**PROBLEM STATEMENT:**
Copy the rows below word for word, leaving the pictures out of your copy.

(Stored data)
□ □ □

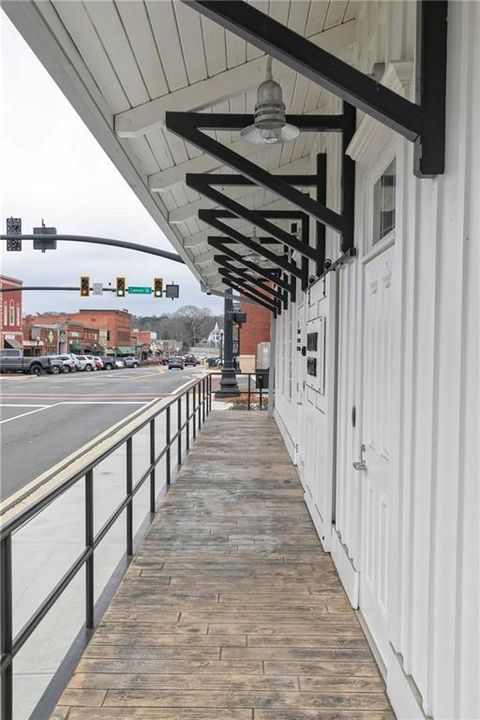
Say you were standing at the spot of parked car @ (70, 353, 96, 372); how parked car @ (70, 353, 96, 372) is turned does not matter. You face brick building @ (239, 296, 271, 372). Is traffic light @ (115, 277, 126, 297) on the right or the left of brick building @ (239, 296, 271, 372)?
right

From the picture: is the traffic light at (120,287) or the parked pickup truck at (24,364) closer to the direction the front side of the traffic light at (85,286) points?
the traffic light

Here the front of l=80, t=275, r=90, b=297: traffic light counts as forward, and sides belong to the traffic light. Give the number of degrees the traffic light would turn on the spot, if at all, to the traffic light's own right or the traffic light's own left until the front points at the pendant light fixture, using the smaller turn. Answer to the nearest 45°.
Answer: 0° — it already faces it

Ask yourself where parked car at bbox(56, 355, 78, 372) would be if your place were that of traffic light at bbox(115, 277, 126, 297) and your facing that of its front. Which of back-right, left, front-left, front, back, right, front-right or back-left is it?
back

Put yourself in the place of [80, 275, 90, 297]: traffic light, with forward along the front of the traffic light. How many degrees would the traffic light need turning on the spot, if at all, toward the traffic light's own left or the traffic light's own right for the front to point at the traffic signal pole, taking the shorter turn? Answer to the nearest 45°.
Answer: approximately 45° to the traffic light's own left

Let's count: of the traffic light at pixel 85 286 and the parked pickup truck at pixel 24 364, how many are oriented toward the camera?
1

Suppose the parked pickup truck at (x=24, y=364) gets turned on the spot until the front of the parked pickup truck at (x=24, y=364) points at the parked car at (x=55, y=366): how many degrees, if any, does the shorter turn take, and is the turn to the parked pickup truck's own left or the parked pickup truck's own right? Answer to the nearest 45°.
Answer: approximately 135° to the parked pickup truck's own right

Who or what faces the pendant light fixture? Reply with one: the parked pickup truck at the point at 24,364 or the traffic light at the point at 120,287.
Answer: the traffic light

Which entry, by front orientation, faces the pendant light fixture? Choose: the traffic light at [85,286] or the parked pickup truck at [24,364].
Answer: the traffic light

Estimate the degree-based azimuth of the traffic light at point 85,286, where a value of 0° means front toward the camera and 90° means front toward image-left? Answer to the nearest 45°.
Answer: approximately 0°

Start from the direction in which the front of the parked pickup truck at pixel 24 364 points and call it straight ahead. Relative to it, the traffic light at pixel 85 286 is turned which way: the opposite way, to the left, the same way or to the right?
to the left

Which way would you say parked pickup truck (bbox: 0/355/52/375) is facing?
to the viewer's left

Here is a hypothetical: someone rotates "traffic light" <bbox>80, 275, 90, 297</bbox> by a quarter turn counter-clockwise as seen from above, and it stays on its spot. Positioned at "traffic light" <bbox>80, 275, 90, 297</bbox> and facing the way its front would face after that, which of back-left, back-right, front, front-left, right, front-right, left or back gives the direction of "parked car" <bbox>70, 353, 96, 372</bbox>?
left
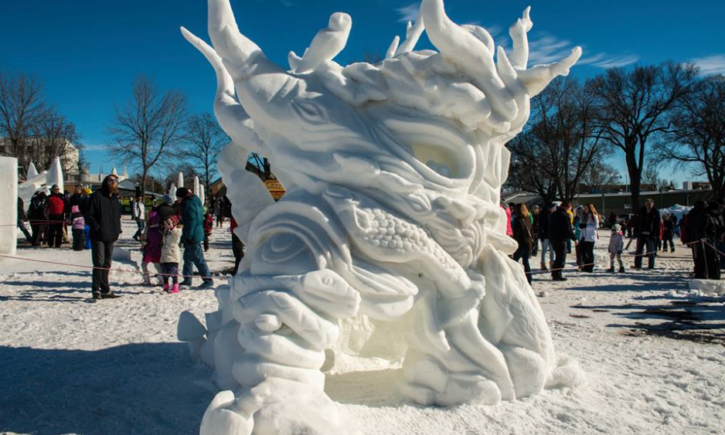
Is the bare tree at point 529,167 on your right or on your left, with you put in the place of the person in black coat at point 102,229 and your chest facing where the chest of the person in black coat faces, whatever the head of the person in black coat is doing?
on your left

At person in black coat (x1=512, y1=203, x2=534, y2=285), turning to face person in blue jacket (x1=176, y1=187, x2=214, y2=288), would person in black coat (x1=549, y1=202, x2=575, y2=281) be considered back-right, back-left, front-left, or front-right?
back-right

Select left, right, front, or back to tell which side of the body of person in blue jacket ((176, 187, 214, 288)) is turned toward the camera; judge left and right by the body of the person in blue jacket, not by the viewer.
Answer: left

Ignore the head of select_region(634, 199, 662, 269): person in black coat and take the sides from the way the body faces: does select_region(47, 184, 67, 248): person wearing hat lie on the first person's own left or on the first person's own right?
on the first person's own right
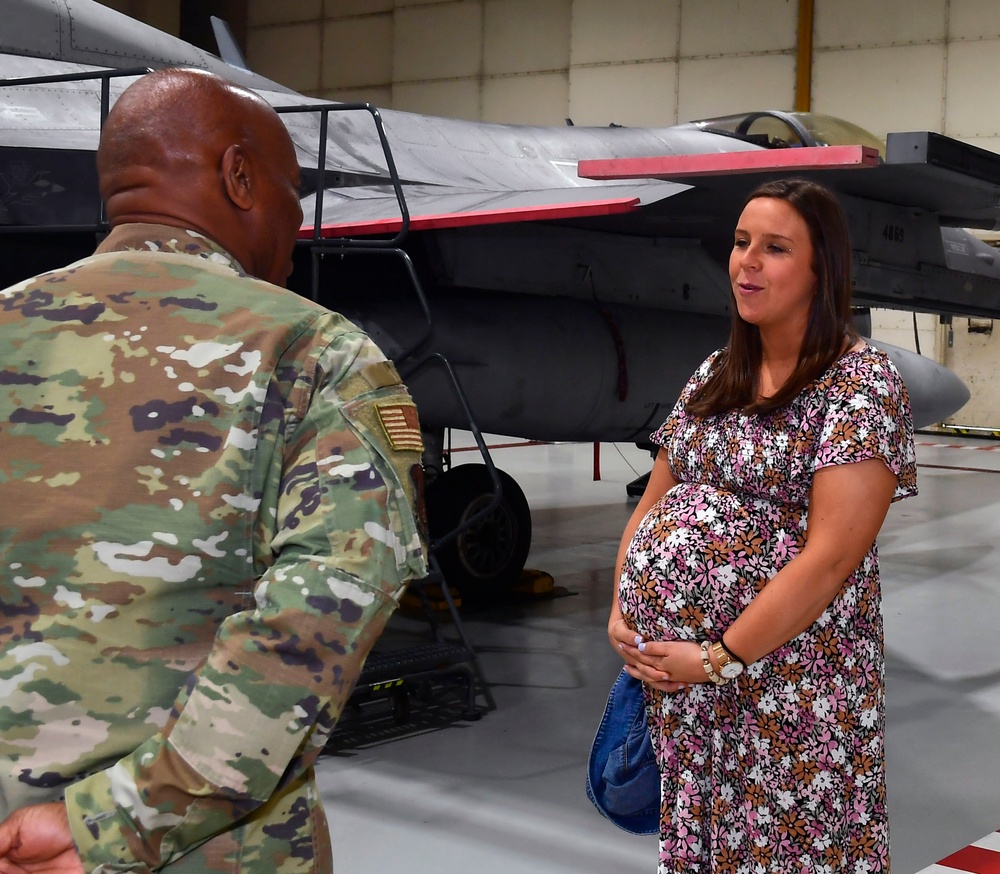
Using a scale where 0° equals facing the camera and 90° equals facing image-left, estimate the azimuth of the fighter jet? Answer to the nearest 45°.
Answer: approximately 225°

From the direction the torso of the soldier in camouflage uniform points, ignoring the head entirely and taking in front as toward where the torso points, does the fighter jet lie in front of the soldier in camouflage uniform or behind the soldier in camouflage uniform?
in front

□ □ □

**FINISHED TASK:**
Say you were standing at the spot of parked car @ (70, 353, 96, 372); how parked car @ (70, 353, 96, 372) is turned does not matter. You face brick building @ (239, 296, 271, 372). Is traffic light @ (115, 277, 126, 297) on the right or the left of brick building @ (239, 296, 271, 372)?
right

From the picture: is the traffic light at (120,287) or the parked pickup truck at (24,364) closer to the direction the front side of the traffic light at (85,286) points?
the traffic light

Here the front of l=80, t=275, r=90, b=297: traffic light counts as forward, and sides belong to the traffic light. Give the number of degrees the traffic light would turn on the spot, if at all, to the traffic light's own right or the traffic light's own left until the front points at the pendant light fixture, using the smaller turn. Answer to the nearest 45°.
Answer: 0° — it already faces it

Ask yourself where parked car at bbox(56, 355, 78, 372) would be if your place were that of traffic light at bbox(115, 277, 126, 297) and your facing that of its front. Which of back-right, left, front-left, front, back, right, front-right or back-left is it?
back

Put yourself in the place of [80, 275, 90, 297]: traffic light, with forward along the front of the traffic light. How many degrees would the traffic light need turning on the spot, if at all, toward the traffic light's own left or the traffic light's own right for the front to point at the traffic signal pole, taking the shorter turn? Answer to the nearest 45°.
Answer: approximately 45° to the traffic light's own left

Let's count: of the traffic light at pixel 85 286 and the parked pickup truck at pixel 24 364, how many are oriented toward the camera?
1

Suppose the parked pickup truck at (x=24, y=364) gets turned on the spot until the front of the parked pickup truck at (x=24, y=364) points at the parked car at (x=55, y=366): how many degrees, if any, does the shorter turn take, and is the turn to the parked pickup truck's own left or the parked pickup truck's own right? Answer to the nearest 45°.
Answer: approximately 135° to the parked pickup truck's own right

Who or what faces the pendant light fixture? Reply with one: the parked pickup truck at the point at 24,364 or the traffic light at the point at 120,287.
Answer: the traffic light

Which entry, by front orientation, faces the pendant light fixture? Choose: the traffic light at [85,286] or the parked pickup truck at [24,364].
Answer: the traffic light

Estimate the degree-based azimuth of the traffic light at point 85,286, where a value of 0° means front toward the camera and 90° means front toward image-left? Answer to the nearest 45°.
Answer: approximately 0°

Start from the direction in which the front of the parked pickup truck at pixel 24 364 points and call it straight ahead. Relative to it, the traffic light at pixel 85 286 is turned which way: the opposite way, to the left, the same way or to the right?
to the left

Which way would you say parked pickup truck (bbox: 0/355/52/375) is facing?
to the viewer's left

Here is a hypothetical: someone rotates "traffic light" <bbox>80, 275, 90, 297</bbox> by a quarter turn counter-clockwise as seen from above, and it stays on its spot. Positioned at "traffic light" <bbox>80, 275, 90, 297</bbox> and facing the way its front would face after that, which of back-left, back-right, front, front-left, right, front-right, left or back gives the direction of "parked car" <bbox>70, 353, 96, 372</bbox>?
left
Is the bare tree at point 529,167 on your right or on your left, with you put in the place of the person in black coat at point 102,229 and your chest facing where the chest of the person in black coat faces, whatever the head of the person in black coat is doing?
on your left

At person in black coat (x1=512, y1=203, x2=534, y2=285), turning to face person in blue jacket (x1=176, y1=187, x2=214, y2=288), would person in black coat (x1=549, y1=202, x2=575, y2=281) be considered back-right, back-left, front-left, or front-right?
back-right

Select left, right, front, or back to tell which side of the body of person in blue jacket ((176, 187, 214, 288)) is turned toward the camera; judge left and right by the body of the person in blue jacket, not by the viewer.
Answer: left

Ignore the head of select_region(634, 199, 662, 269): person in black coat and take the sides from the way the body faces: does select_region(47, 184, 67, 248): person wearing hat lie on the first person's own left or on the first person's own right?
on the first person's own right
Using a scale where 0° equals facing the camera and 90° equals facing image-left, estimate the azimuth of the fighter jet? Answer to the nearest 45°.
Answer: approximately 225°

From the direction the torso of the soldier in camouflage uniform points, ignoring the head entirely and taking in front as toward where the torso points, does the fighter jet lie in front of the soldier in camouflage uniform or behind the soldier in camouflage uniform?
in front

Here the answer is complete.